Task set
1: According to the article below about the first U.S. birth after a uterus transplant, why are these transplants removed after a woman has had one or two children? Answer in one to three sentences.
2: According to the uterus transplant article below, how many babies had been born to women with uterus transplants in Sweden since 2014?
3: Decide whether each statement agrees with the uterus transplant article below. For each, answer yes or no and quote the words from the article that decide it.
(a) The mother received her uterus from a living donor.
(b) The family's name is being withheld at the hospital's request.
(c) Researchers estimate that 50,000 women in the United States might be candidates for the transplant.

Source document
Woman With Transplanted Uterus Gives Birth, the First in the U.S.
For the first time in the United States, a woman who had a uterus transplant has given birth.
The mother, who was born without a uterus, received the transplant from a living donor last year at Baylor University Medical Center in Dallas, and had a baby boy there last month, the hospital said on Friday.
At the family’s request, their name, hometown and the date of the birth are being withheld to protect their privacy, according to Julie Smith, a spokeswoman for the hospital, which is part of Baylor Scott & White Health.
Since 2014, eight other babies have been born to women who had uterus transplants, all in Sweden, at the Sahlgrenska University Hospital in Gothenburg.
A new frontier, uterus transplants are seen as a source of hope for women who cannot give birth because they were born without a uterus or had to have it removed because of cancer, other illness or complications from childbirth. Researchers estimate that in the United States, 50,000 women might be candidates.
The transplants are meant to be temporary, left in place just long enough for a woman to have one or two children, and then removed so she can stop taking the immune-suppressing drugs needed to prevent organ rejection.
Dr. Liza Johannesson, a uterus transplant surgeon who left the Swedish team to join Baylor’s group, said the birth in Dallas was particularly important because it showed that success was not limited to the hospital in Gothenburg.

Dataset
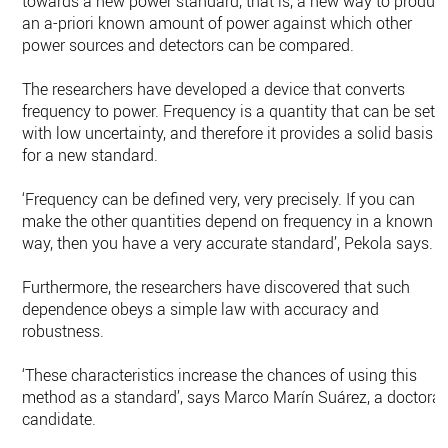
towards a new power standard, that is, a new way to produc
an a-priori known amount of power against which other
power sources and detectors can be compared.
The researchers have developed a device that converts
frequency to power. Frequency is a quantity that can be set
with low uncertainty, and therefore it provides a solid basis
for a new standard.
‘Frequency can be defined very, very precisely. If you can
make the other quantities depend on frequency in a known
way, then you have a very accurate standard’, Pekola says.
Furthermore, the researchers have discovered that such
dependence obeys a simple law with accuracy and
robustness.
‘These characteristics increase the chances of using this
method as a standard’, says Marco Marín Suárez, a doctoral
candidate.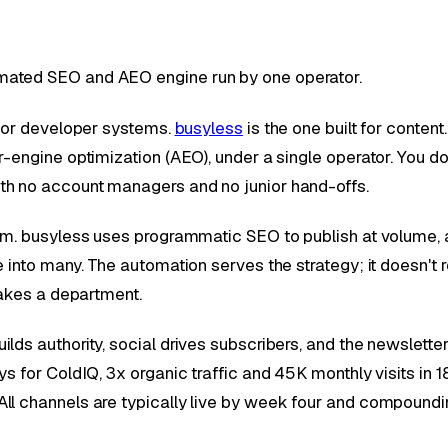
mated SEO and AEO engine run by one operator.
l or developer systems.
busyless
is the one built for content
engine optimization (AEO), under a single operator. You don't
th no account managers and no junior hand-offs.
eam. busyless uses programmatic SEO to publish at volume, 
 into many. The automation serves the strategy; it doesn't re
takes a department.
s authority, social drives subscribers, and the newsletter cl
s for ColdIQ, 3x organic traffic and 45K monthly visits in 
ll channels are typically live by week four and compoundi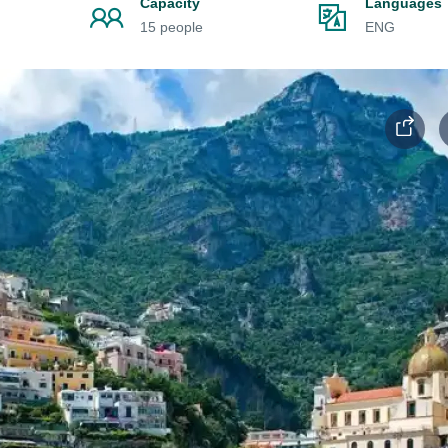
Capacity
Languages
15 people
ENG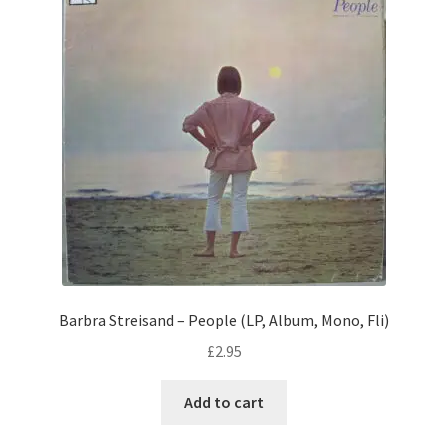
Barbra Streisand – People (LP, Album, Mono, Fli)
£
2.95
Add to cart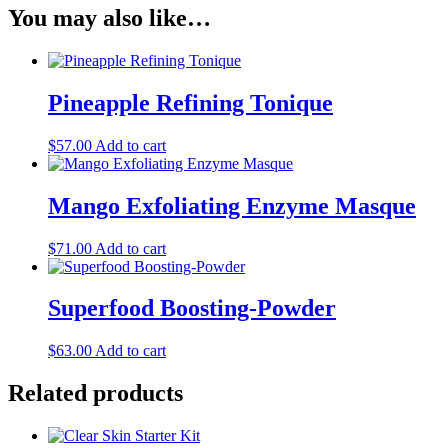
You may also like…
Pineapple Refining Tonique
$
57.00
Add to cart
Mango Exfoliating Enzyme Masque
$
71.00
Add to cart
Superfood Boosting-Powder
$
63.00
Add to cart
Related products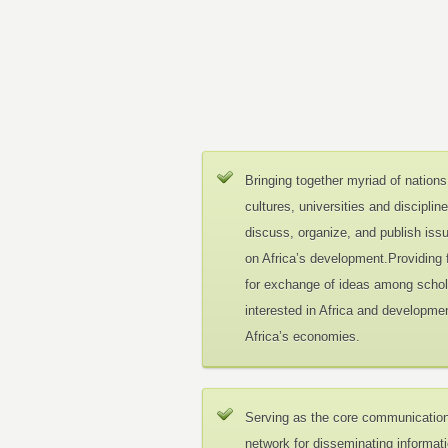
Bringing together myriad of nations
cultures, universities and disciplin
discuss, organize, and publish iss
on Africa’s development.Providing
for exchange of ideas among schol
interested in Africa and developmen
Africa’s economies.
Serving as the core communicatio
network for disseminating informat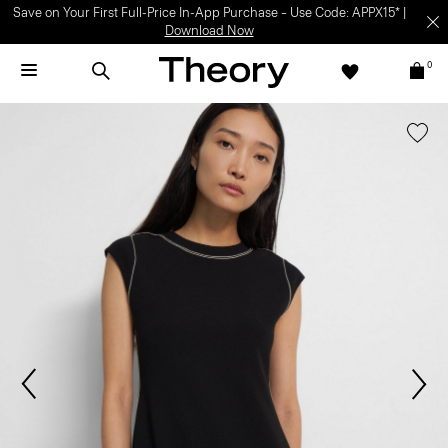
Save on Your First Full-Price In-App Purchase – Use Code: APPX15* |
Download Now
0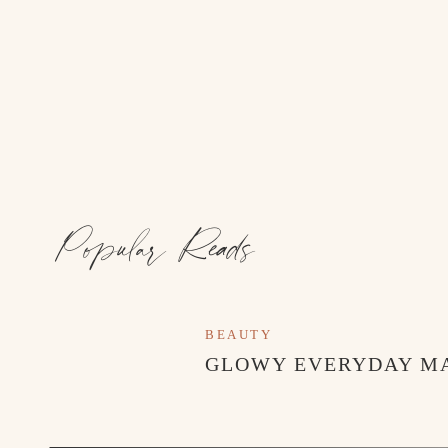
Popular Reads
BEAUTY
GLOWY EVERYDAY M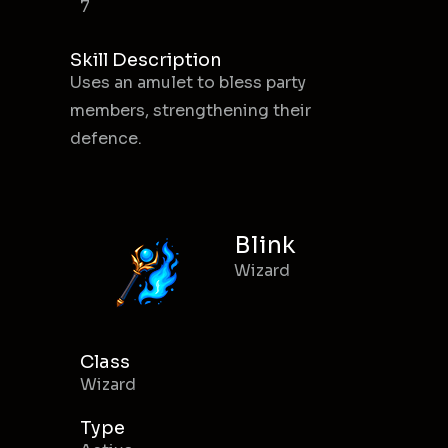
7
Skill Description
Uses an amulet to bless party
members, strengthening their
defence.
Blink
Wizard
Class
Wizard
Type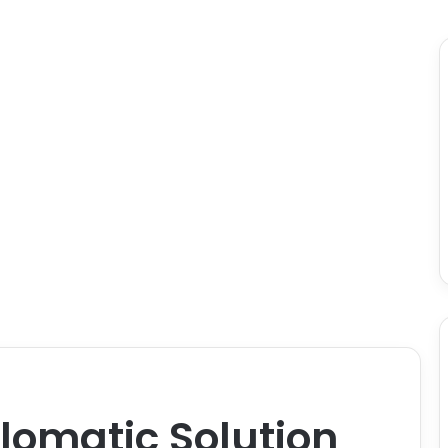
plomatic Solution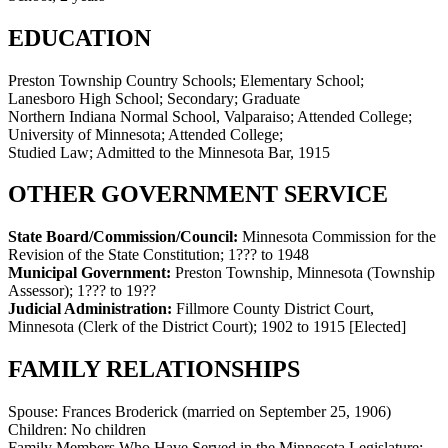
EDUCATION
Preston Township Country Schools; Elementary School;
Lanesboro High School; Secondary; Graduate
Northern Indiana Normal School, Valparaiso; Attended College;
University of Minnesota; Attended College;
Studied Law; Admitted to the Minnesota Bar, 1915
OTHER GOVERNMENT SERVICE
State Board/Commission/Council:
Minnesota Commission for the
Revision of the State Constitution
;
1??? to 1948
Municipal Government:
Preston Township, Minnesota (Township
Assessor)
;
1??? to 19??
Judicial Administration:
Fillmore County District Court,
Minnesota (Clerk of the District Court)
;
1902 to 1915
[Elected]
FAMILY RELATIONSHIPS
Spouse:
Frances Broderick (married on September 25, 1906)
Children:
No children
Family Members Who Have Served in the Minnesota Legislature: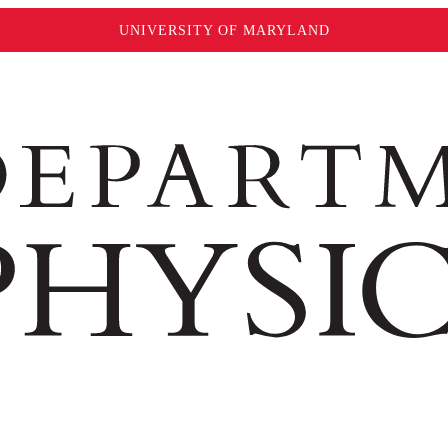
UNIVERSITY OF MARYLAND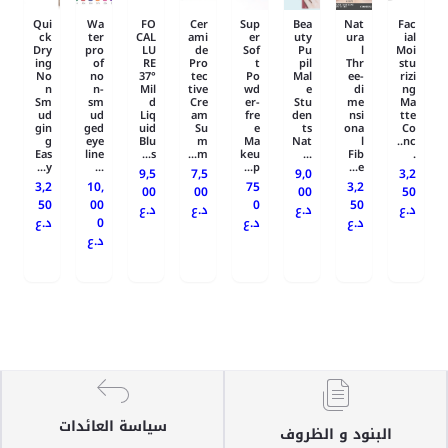
Qui
Wa
FO
Cer
Sup
Bea
Nat
Fac
ck
ter
CAL
ami
er
uty
ura
ial
Dry
pro
LU
de
Sof
Pu
l
Moi
ing
of
RE
Pro
t
pil
Thr
stu
No
no
37°
tec
Po
Mal
ee-
rizi
n
n-
Mil
tive
wd
e
di
ng
Sm
sm
d
Cre
er-
Stu
me
Ma
ud
ud
Liq
am
fre
den
nsi
tte
gin
ged
uid
Su
e
ts
ona
Co
g
eye
Blu
m
Ma
Nat
l
nc..
Eas
line
s...
m...
keu
...
Fib
.
y...
...
p...
e...
9,5
7,5
9,0
3,2
3,2
10,
75
3,2
00
00
00
50
50
00
0
50
د.ع
د.ع
د.ع
د.ع
د.ع
0
د.ع
د.ع
د.ع
سياسة العائدات
البنود و الظروف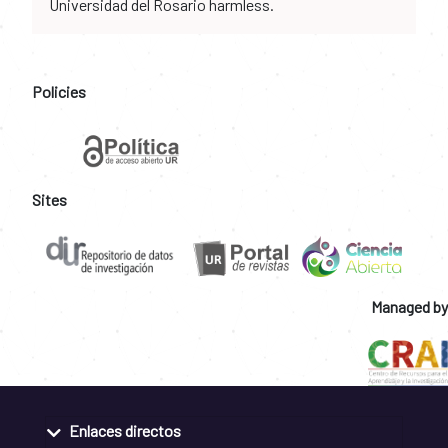
Universidad del Rosario harmless.
Policies
Sites
Managed by
Enlaces directos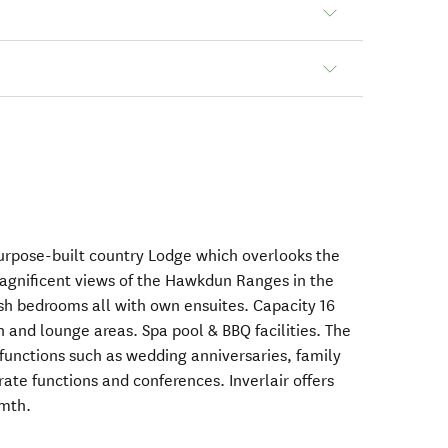
purpose-built country Lodge which overlooks the
magnificent views of the Hawkdun Ranges in the
lish bedrooms all with own ensuites. Capacity 16
n and lounge areas. Spa pool & BBQ facilities. The
 functions such as wedding anniversaries, family
rate functions and conferences. Inverlair offers
rmth.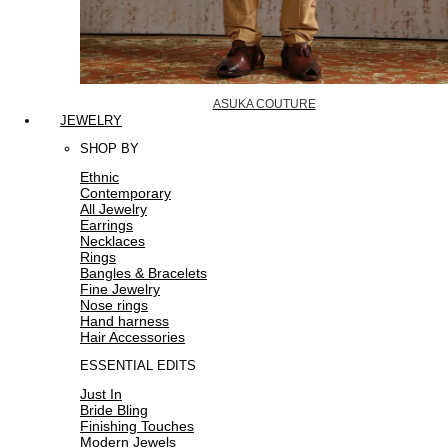
ASUKA COUTURE
JEWELRY
SHOP BY
Ethnic
Contemporary
All Jewelry
Earrings
Necklaces
Rings
Bangles & Bracelets
Fine Jewelry
Nose rings
Hand harness
Hair Accessories
ESSENTIAL EDITS
Just In
Bride Bling
Finishing Touches
Modern Jewels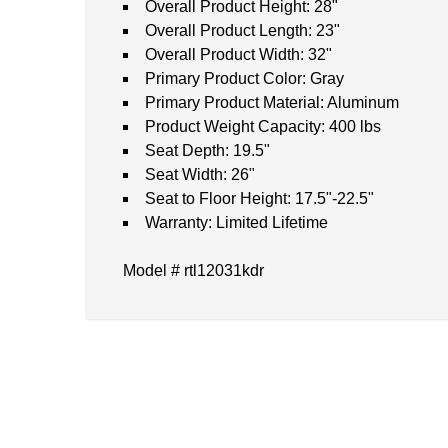
Overall Product Height: 28"
Overall Product Length: 23"
Overall Product Width: 32"
Primary Product Color: Gray
Primary Product Material: Aluminum
Product Weight Capacity: 400 lbs
Seat Depth: 19.5"
Seat Width: 26"
Seat to Floor Height: 17.5"-22.5"
Warranty: Limited Lifetime
Model # rtl12031kdr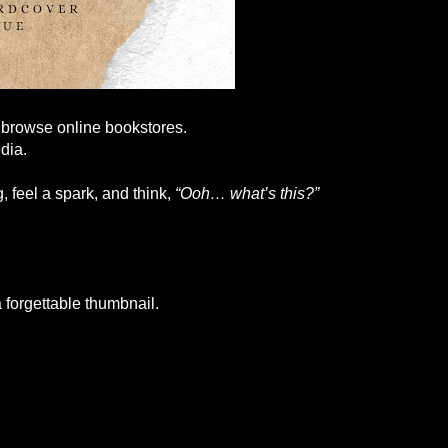
y browse online bookstores.
dia.
, feel a spark, and think,
“Ooh… what’s this?”
 forgettable thumbnail.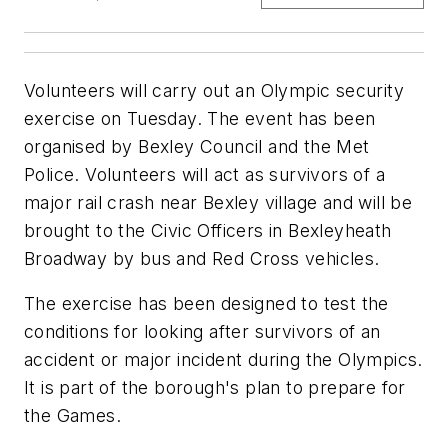
Volunteers will carry out an Olympic security
exercise on Tuesday. The event has been
organised by Bexley Council and the Met
Police. Volunteers will act as survivors of a
major rail crash near Bexley village and will be
brought to the Civic Officers in Bexleyheath
Broadway by bus and Red Cross vehicles.
The exercise has been designed to test the
conditions for looking after survivors of an
accident or major incident during the Olympics.
It is part of the borough's plan to prepare for
the Games.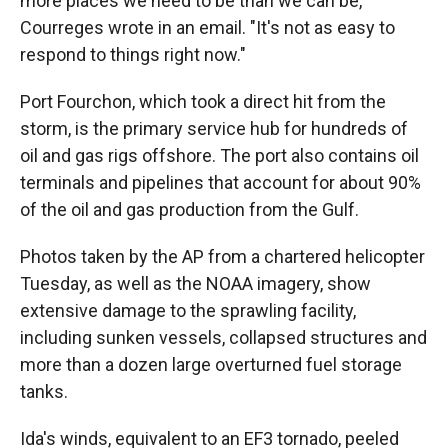
more places we need to be than we can be,"
Courreges wrote in an email. "It's not as easy to
respond to things right now."
Port Fourchon, which took a direct hit from the
storm, is the primary service hub for hundreds of
oil and gas rigs offshore. The port also contains oil
terminals and pipelines that account for about 90%
of the oil and gas production from the Gulf.
Photos taken by the AP from a chartered helicopter
Tuesday, as well as the NOAA imagery, show
extensive damage to the sprawling facility,
including sunken vessels, collapsed structures and
more than a dozen large overturned fuel storage
tanks.
Ida's winds, equivalent to an EF3 tornado, peeled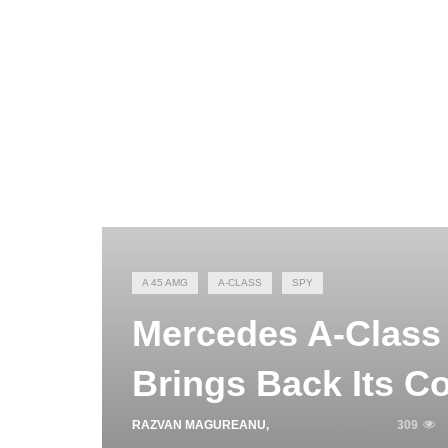
A 45 AMG
A-CLASS
SPY
Mercedes A-Class
Brings Back Its C
RAZVAN MAGUREANU
,
MARCH 23, 2026
309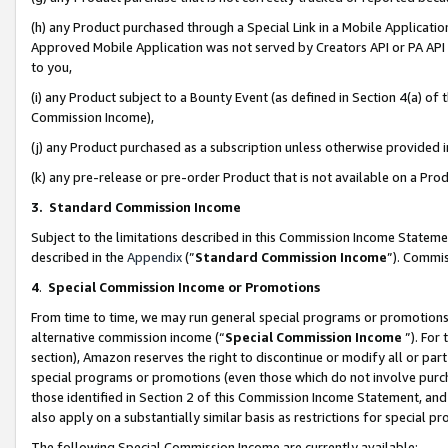
(h) any Product purchased through a Special Link in a Mobile Applicatio
Approved Mobile Application was not served by Creators API or PA API (
to you,
(i) any Product subject to a Bounty Event (as defined in Section 4(a) o
Commission Income),
(j) any Product purchased as a subscription unless otherwise provided
(k) any pre-release or pre-order Product that is not available on a Prod
3. Standard Commission Income
Subject to the limitations described in this Commission Income Statem
described in the
Appendix
(”
Standard Commission Income
”). Commis
4
.
Special Commission Income or Promotions
From time to time, we may run general special programs or promotions 
alternative commission income (“
Special Commission Income
”). For
section), Amazon reserves the right to discontinue or modify all or par
special programs or promotions (even those which do not involve purcha
those identified in Section 2 of this Commission Income Statement, an
also apply on a substantially similar basis as restrictions for special 
The following Special Commission Income are currently available: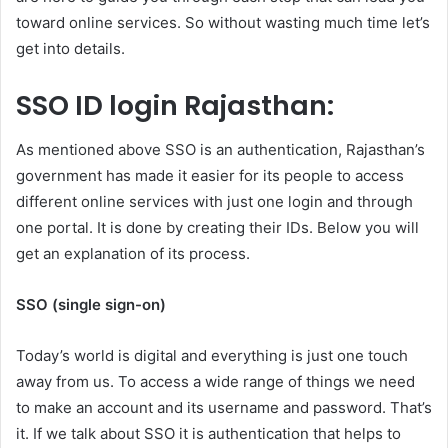
toward online services. So without wasting much time let’s
get into details.
SSO ID login Rajasthan:
As mentioned above SSO is an authentication, Rajasthan’s
government has made it easier for its people to access
different online services with just one login and through
one portal. It is done by creating their IDs. Below you will
get an explanation of its process.
SSO (single sign-on)
Today’s world is digital and everything is just one touch
away from us. To access a wide range of things we need
to make an account and its username and password. That’s
it. If we talk about SSO it is authentication that helps to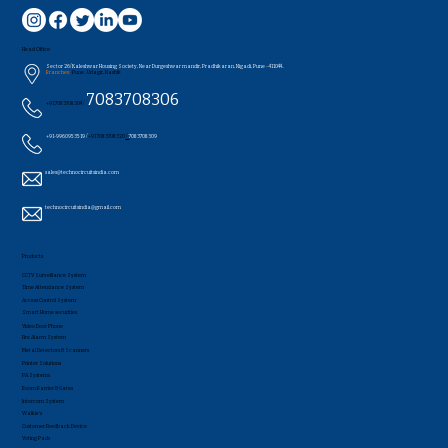
Head Office
Sector 26/Kaleshwar Housing Society, Near Durgeshwar mandir, Pradhikaran, Nigadi, Pune - 411044..
Branches:
Pune , Udagir, Nashik
7083708306
+91 7083708304 /
+91-9960953519 /
+91 7083708320
/
7083708309
sales@technocircuitsindia.com
technocircuitsindia@gmail.com
Products
CCTV Surveillance System
Time Attendance System
Access Control System
Smart Home securities
Video Door Phone
Fire Alarm System
Metal Detectors & Scanners
Printer Solutions
PA Systems
Boom Barrier & Gates
Intercom System
Walkie's
Customer Feedback Device
Voting Pads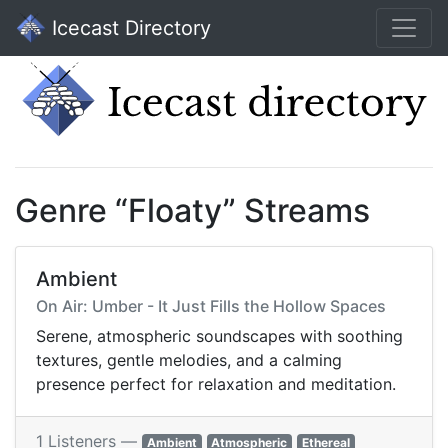
Icecast Directory
Genre “Floaty” Streams
Ambient
On Air: Umber - It Just Fills the Hollow Spaces
Serene, atmospheric soundscapes with soothing
textures, gentle melodies, and a calming
presence perfect for relaxation and meditation.
1 Listeners —
Ambient
Atmospheric
Ethereal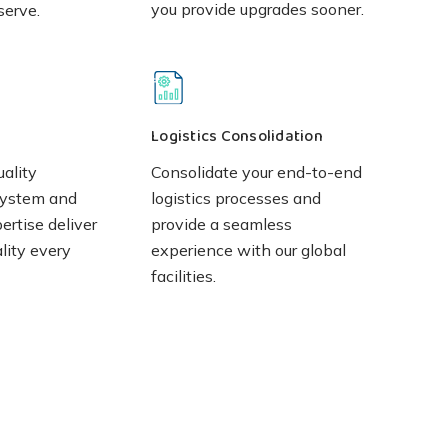
you provide upgrades sooner.
serve.
Logistics Consolidation
uality
Consolidate your end-to-end
ystem and
logistics processes and
rtise deliver
provide a seamless
lity every
experience with our global
facilities.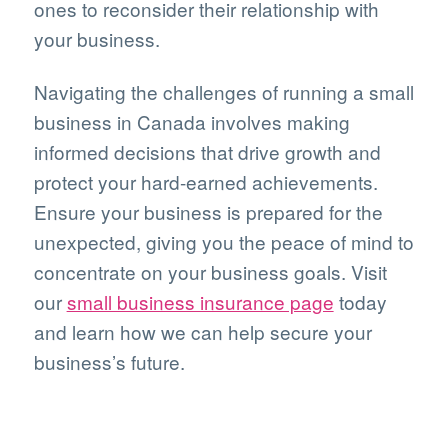
ones to reconsider their relationship with
your business.
Navigating the challenges of running a small
business in Canada involves making
informed decisions that drive growth and
protect your hard-earned achievements.
Ensure your business is prepared for the
unexpected, giving you the peace of mind to
concentrate on your business goals. Visit
our
small business insurance page
today
and learn how we can help secure your
business’s future.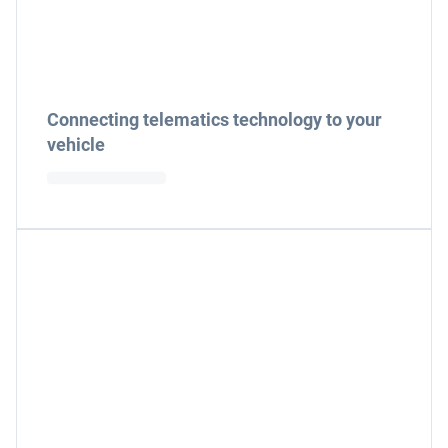
Connecting telematics technology to your
vehicle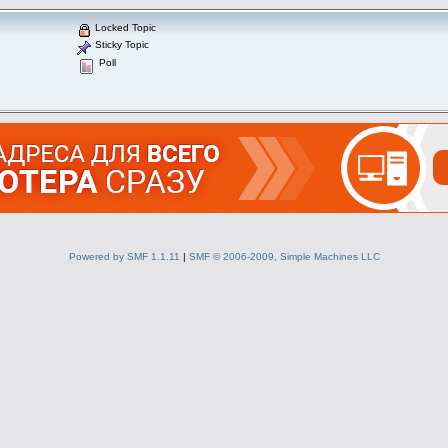
Locked Topic
Sticky Topic
Poll
Powered by SMF 1.1.11
|
SMF © 2006-2009, Simple Machines LLC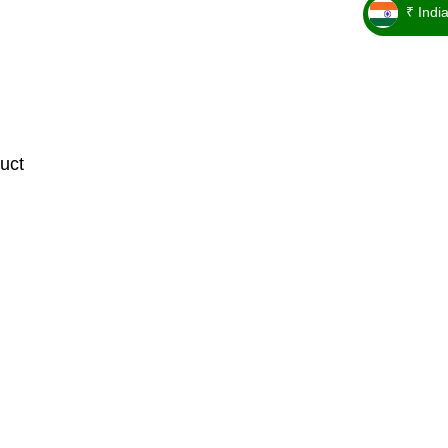
₹ Indi
_ ₹
uct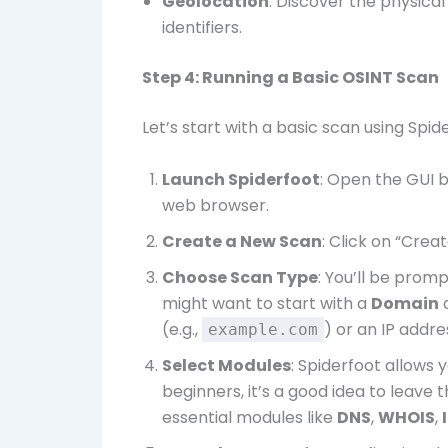
Geolocation
: Discover the physical
identifiers.
Step 4: Running a Basic OSINT Scan
Let’s start with a basic scan using Spid
Launch Spiderfoot
: Open the GUI 
web browser.
Create a New Scan
: Click on “Cre
Choose Scan Type
: You’ll be prom
might want to start with a
Domain
(e.g.,
) or an IP addre
example.com
Select Modules
: Spiderfoot allows 
beginners, it’s a good idea to leave 
essential modules like
DNS
,
WHOIS
,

Numbered answers
1: The transplants are removed so the woman can stop taking the immune-suppressing drugs that are needed to prevent organ rejection.

2: Eight babies had been born, all at the Sahlgrenska University Hospital in Gothenburg.

3:
(a) Yes: "received the transplant from a living donor last year at Baylor University Medical Center in Dallas"
(b) No: "At the family’s request, their name, hometown and the date of the birth are being withheld to protect their privacy"
(c) Yes: "Researchers estimate that in the United States, 50,000 women might be candidates."